Comme l’expliquait le coprésident de l’International Primary Care Respiratory Group, le Dr Alan Kaplan, médecin de famille, Bedford Park Medical Centre, Richmond Hill, Ontario, les patients qui recevaient du roflumilast en plus de leur traitement ont perdu en moyenne 2 kg environ. On a également enregistré quelques cas de nausées et de diarrhée, mais pas de vomissements. «La perte de poids m’inquiète, mais je suis rassuré de constater qu’elle n’a pas tendance à survenir chez les patients minces», fait remarquer le Dr Kaplan.

Résumé

Les médicaments à visée respiratoire actuellement sur le marché soulagent les symptômes chez un grand nombre de patients, mais pour certains types de patients comme ceux qui présentent une toux chronique et des expectorations, il est fréquent que les symptômes doivent être mieux maîtrisés.

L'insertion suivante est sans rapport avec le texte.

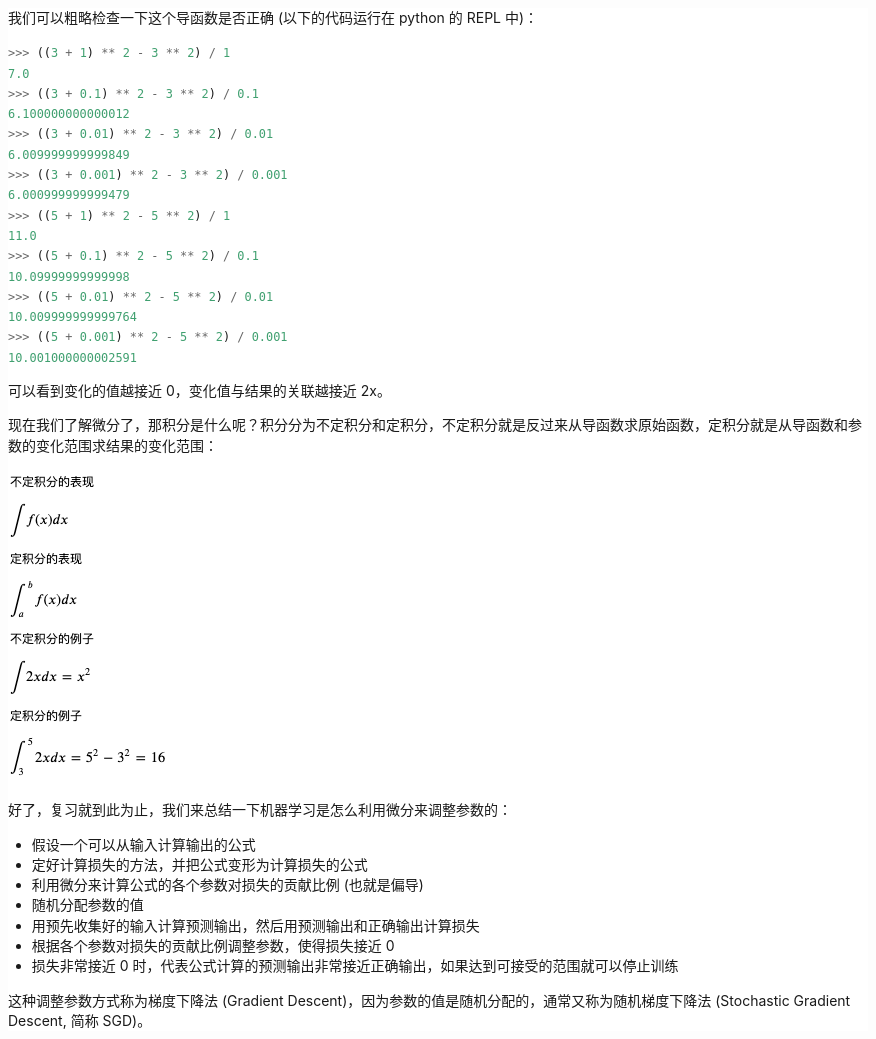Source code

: 我们可以粗略检查一下这个导函数是否正确 (以下的代码运行在 python 的 REPL 中)：

``` python
>>> ((3 + 1) ** 2 - 3 ** 2) / 1
7.0
>>> ((3 + 0.1) ** 2 - 3 ** 2) / 0.1
6.100000000000012
>>> ((3 + 0.01) ** 2 - 3 ** 2) / 0.01
6.009999999999849
>>> ((3 + 0.001) ** 2 - 3 ** 2) / 0.001
6.000999999999479
>>> ((5 + 1) ** 2 - 5 ** 2) / 1
11.0
>>> ((5 + 0.1) ** 2 - 5 ** 2) / 0.1
10.09999999999998
>>> ((5 + 0.01) ** 2 - 5 ** 2) / 0.01
10.009999999999764
>>> ((5 + 0.001) ** 2 - 5 ** 2) / 0.001
10.001000000002591
```

可以看到变化的值越接近 0，变化值与结果的关联越接近 2x。

现在我们了解微分了，那积分是什么呢？积分分为不定积分和定积分，不定积分就是反过来从导函数求原始函数，定积分就是从导函数和参数的变化范围求结果的变化范围：

![17](./17.png)

好了，复习就到此为止，我们来总结一下机器学习是怎么利用微分来调整参数的：

- 假设一个可以从输入计算输出的公式
- 定好计算损失的方法，并把公式变形为计算损失的公式
- 利用微分来计算公式的各个参数对损失的贡献比例 (也就是偏导)
- 随机分配参数的值
- 用预先收集好的输入计算预测输出，然后用预测输出和正确输出计算损失
- 根据各个参数对损失的贡献比例调整参数，使得损失接近 0
- 损失非常接近 0 时，代表公式计算的预测输出非常接近正确输出，如果达到可接受的范围就可以停止训练

这种调整参数方式称为梯度下降法 (Gradient Descent)，因为参数的值是随机分配的，通常又称为随机梯度下降法 (Stochastic Gradient Descent, 简称 SGD)。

Il a été démontré qu’un nouvel anti-inflammatoire oral améliorait la fonction pulmonaire et réduisait les exacerbations chez les patients atteints de MPOC modérée ou sévère, ce qui donne tout lieu de croire que ce nouvel agent aura un rôle à jouer le jour où il sera commercialisé.

Nota : Au moment de la mise sous presse, la vente du roflumilast n’est pas autorisée au Canada.